[What to do]:
(1) Translate this sentence from the mobile money article into Spanish: "A password is, in any discernible sense, supposed to be a secrecy."
(2) Copy the mobile money article word for word from "When the queue" up to and including "he surrenders it.".

[Extracted text]:
·····

Nearby a make-shift mobile money kiosk at Mitundu Market on the outskirts of Lilongwe, Malawi’s Capital City, stands a middle-aged man. At first glance, one may not clearly figure out his intentions as he curiously gazes at the thinning queue of anxious money depositors and withdrawers.
When the queue melts away, he nervously tramps towards the kiosk’s operator and, while handing over his tiny black mobile phone handset, he asks, almost inaudibly: “Zowerenga zimandivuta, ndithandizeni kutulutsa wani sausande faifi handede (I have reading deficiencies, help me cash out K1 500).”A password is, in any discernible sense, supposed to be a secrecy. Its leakage, mobile money service providers have been warning, may result in one being swindled. However, under his circumstances, options are limited and he surrenders it.

·····

[Data supplied]:

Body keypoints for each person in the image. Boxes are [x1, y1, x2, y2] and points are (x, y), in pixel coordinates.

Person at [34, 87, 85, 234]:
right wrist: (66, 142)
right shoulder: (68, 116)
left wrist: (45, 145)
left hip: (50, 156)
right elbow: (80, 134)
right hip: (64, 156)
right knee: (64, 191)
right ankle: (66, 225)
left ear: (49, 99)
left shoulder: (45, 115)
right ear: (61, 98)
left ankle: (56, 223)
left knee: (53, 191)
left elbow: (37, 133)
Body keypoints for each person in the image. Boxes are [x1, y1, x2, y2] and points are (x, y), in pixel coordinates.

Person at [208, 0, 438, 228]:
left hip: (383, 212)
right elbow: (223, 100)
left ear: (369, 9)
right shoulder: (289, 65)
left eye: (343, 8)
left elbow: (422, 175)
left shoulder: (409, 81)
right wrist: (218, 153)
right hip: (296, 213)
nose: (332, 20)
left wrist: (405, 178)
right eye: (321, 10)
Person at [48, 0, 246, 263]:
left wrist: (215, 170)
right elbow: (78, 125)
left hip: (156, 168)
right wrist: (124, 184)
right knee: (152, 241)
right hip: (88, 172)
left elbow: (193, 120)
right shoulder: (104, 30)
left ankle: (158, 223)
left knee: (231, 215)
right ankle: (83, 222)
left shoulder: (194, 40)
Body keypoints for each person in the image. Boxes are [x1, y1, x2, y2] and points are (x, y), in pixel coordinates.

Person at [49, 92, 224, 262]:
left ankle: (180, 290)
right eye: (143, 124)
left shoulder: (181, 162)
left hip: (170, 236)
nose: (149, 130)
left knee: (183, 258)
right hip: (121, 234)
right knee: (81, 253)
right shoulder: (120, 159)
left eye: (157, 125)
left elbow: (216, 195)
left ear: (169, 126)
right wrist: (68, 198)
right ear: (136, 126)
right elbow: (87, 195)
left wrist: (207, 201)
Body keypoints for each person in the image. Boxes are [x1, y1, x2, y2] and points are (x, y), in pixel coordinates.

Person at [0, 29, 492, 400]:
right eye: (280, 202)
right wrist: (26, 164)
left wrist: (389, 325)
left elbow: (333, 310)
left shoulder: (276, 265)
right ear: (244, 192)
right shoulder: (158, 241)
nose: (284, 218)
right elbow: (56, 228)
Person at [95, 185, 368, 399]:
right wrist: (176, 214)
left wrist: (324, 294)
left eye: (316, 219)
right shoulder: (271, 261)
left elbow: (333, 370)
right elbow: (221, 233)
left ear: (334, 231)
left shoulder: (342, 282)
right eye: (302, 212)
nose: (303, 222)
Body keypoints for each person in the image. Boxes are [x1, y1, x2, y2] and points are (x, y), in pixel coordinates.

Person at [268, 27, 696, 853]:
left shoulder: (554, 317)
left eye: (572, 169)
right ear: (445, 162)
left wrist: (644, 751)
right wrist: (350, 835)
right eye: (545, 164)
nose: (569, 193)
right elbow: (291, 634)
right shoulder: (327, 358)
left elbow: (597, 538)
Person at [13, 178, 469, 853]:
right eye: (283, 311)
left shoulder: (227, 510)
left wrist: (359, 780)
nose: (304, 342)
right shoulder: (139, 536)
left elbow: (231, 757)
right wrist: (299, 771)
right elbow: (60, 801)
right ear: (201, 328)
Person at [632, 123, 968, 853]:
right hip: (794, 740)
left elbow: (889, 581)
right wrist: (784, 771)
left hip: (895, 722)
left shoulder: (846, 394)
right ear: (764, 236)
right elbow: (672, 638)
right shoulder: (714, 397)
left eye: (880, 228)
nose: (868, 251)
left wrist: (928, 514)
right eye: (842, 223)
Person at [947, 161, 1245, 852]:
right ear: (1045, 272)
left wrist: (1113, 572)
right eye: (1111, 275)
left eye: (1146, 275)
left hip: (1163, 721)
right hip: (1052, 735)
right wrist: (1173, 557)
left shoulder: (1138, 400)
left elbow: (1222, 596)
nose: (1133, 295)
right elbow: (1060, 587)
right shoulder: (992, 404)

·····

[Outputs for the tasks]:
(1) Una contraseña, en cualquier sentido reconocible, se supone que es un secreto.

(2)
When the queue melts away, he nervously tramps towards the kiosk’s operator and, while handing over his tiny black mobile phone handset, he asks, almost inaudibly: “Zowerenga zimandivuta, ndithandizeni kutulutsa wani sausande faifi handede (I have reading deficiencies, help me cash out K1 500).”A password is, in any discernible sense, supposed to be a secrecy. Its leakage, mobile money service providers have been warning, may result in one being swindled. However, under his circumstances, options are limited and he surrenders it.